◆ PASSAGE PROVIDED
In 2009, David Ruhiu was on the verge of retirement and worried about his future after leaving a stable job. With a family to take care of and no consistent source of income, Ruhiu had to think fast.

Coming from an area where dairy farming is the norm, his obvious first choice was keeping cows on a commercial basis.

To start the journey, using part of his pension, he bought eight dairy cows and got things in order — the cow pen, the feeds and others. But the business never picked up.

“For some reason, I was not making solid money. First, despite feeding the cows well, they were not giving sufficient milk for sale. I was actually running my house from my pension cash and I knew that was not sustainable. I started looking for a more viable option,” he recalls.

After months of research, he settled on fish farming. To do it professionally, he started Avil Farm in Ndaragwa Constituency, Nyandarua County.

Business is booming

“I started with one fish pond, bought tilapia fingerlings from the Kenya Marine and Fisheries Research Institute in Sagana facility and rolled out. My first batch was 2,000 fingerlings and they earned me Sh97,000. I was impressed,” Ruhiu says.

◆ WORK ITEM
In the passage about David Ruhiu's fish farming, how much did his first batch of 2,000 fingerlings earn him?

◆ SUPPLIED DATA
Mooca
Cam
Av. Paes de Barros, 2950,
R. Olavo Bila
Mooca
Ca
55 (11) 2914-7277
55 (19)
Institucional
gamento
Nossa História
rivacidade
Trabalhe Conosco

==

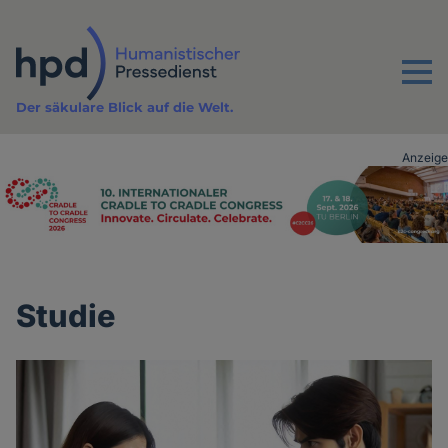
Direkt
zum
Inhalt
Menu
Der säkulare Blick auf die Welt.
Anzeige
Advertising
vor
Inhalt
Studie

◆ EXPECTED ANSWER
Sh97,000